### Tasks to carry out
(1) Reproduce a passage of the drive shaft thread word for word, beginning at "## J.E.T. (Sep" and ending after "that's for sure.".
(2) In the drive shaft thread, how long did J.E.T. use the BMR driveshaft before taking it out?

### Selected excerpt
Segment Open

# Drive Shaft



## Stamp235 (Jul 1, 2007)

This is my first time posting and I did a search but couldn't come up with anything. Who is the best one piece drive shaft to go with?


----------



## 6QTS11OZ (Mar 27, 2005)

Here are a couple of websites you can check out.

http://www.difftechnics.com.au/gto/

http://www.tbyrnemotorsports.com/gtointro.html

Why are you looking for a one piece driveshaft? There are plenty of GTOs running 700+ rwhp with the stock one with absolutely no problems. Some are hitting the tracks alot with drag radials and still not having problems. I don't drag race mine too much but with 500 rwhp mine is holding up pretty well.


----------



## Stamp235 (Jul 1, 2007)

Because I don't trust 2 piece drive shafts with carrier bearings. There is too much there that can fail not to mention the unsprung weight. Thanks for the two sites.


----------



## 6QTS11OZ (Mar 27, 2005)

Stamp235 said:


> Because I don't trust 2 piece drive shafts with carrier bearings. There is too much there that can fail not to mention the unsprung weight. Thanks for the two sites.


You're welcome. :cheers


----------



## J.E.T. (Sep 30, 2005)

I tried the BMR one for about ten days........vibration got worse and worse so we took it out and put the OE one back in, problem solved. I dunno, this car is different when it comes to certain mods. Holden went with a two piece shaft for some reason, that's for sure.

Segment Closed

[Page-level text extractions]

Segment Open

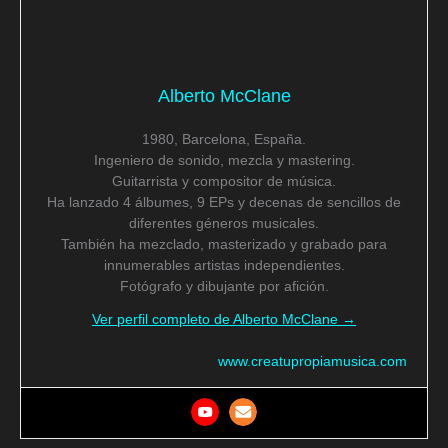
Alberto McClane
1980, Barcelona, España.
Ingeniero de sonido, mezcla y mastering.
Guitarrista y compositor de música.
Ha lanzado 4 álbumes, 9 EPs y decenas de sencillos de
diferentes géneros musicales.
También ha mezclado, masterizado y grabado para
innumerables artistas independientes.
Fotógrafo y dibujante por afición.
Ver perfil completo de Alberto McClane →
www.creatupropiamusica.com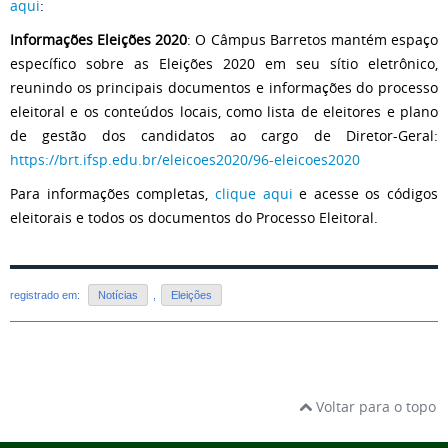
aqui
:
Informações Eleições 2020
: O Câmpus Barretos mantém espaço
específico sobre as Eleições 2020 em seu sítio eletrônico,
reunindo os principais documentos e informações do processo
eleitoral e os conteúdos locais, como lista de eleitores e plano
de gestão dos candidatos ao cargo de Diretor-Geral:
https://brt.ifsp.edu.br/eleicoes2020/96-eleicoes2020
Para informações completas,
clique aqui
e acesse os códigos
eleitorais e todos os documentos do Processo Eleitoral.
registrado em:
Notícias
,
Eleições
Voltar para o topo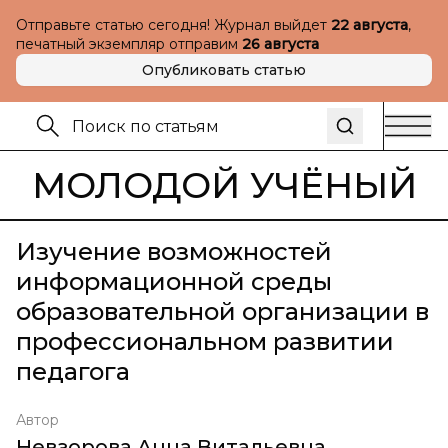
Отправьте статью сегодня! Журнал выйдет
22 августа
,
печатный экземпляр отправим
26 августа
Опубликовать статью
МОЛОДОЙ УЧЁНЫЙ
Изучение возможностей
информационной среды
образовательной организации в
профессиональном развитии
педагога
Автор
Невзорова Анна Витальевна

Segment Closed
Segment Open

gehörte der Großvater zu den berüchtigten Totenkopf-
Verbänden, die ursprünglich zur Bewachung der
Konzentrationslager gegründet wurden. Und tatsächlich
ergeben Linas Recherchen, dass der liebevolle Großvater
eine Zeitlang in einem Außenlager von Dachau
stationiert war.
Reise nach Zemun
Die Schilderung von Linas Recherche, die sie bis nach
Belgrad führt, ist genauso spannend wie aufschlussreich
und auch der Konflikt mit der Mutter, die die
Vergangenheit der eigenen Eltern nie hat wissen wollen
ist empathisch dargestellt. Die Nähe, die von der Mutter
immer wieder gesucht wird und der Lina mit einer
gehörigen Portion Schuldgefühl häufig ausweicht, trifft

Segment Closed

### Written answers
(1)
## J.E.T. (Sep 30, 2005)

I tried the BMR one for about ten days........vibration got worse and worse so we took it out and put the OE one back in, problem solved. I dunno, this car is different when it comes to certain mods. Holden went with a two piece shaft for some reason, that's for sure.

(2) About ten days.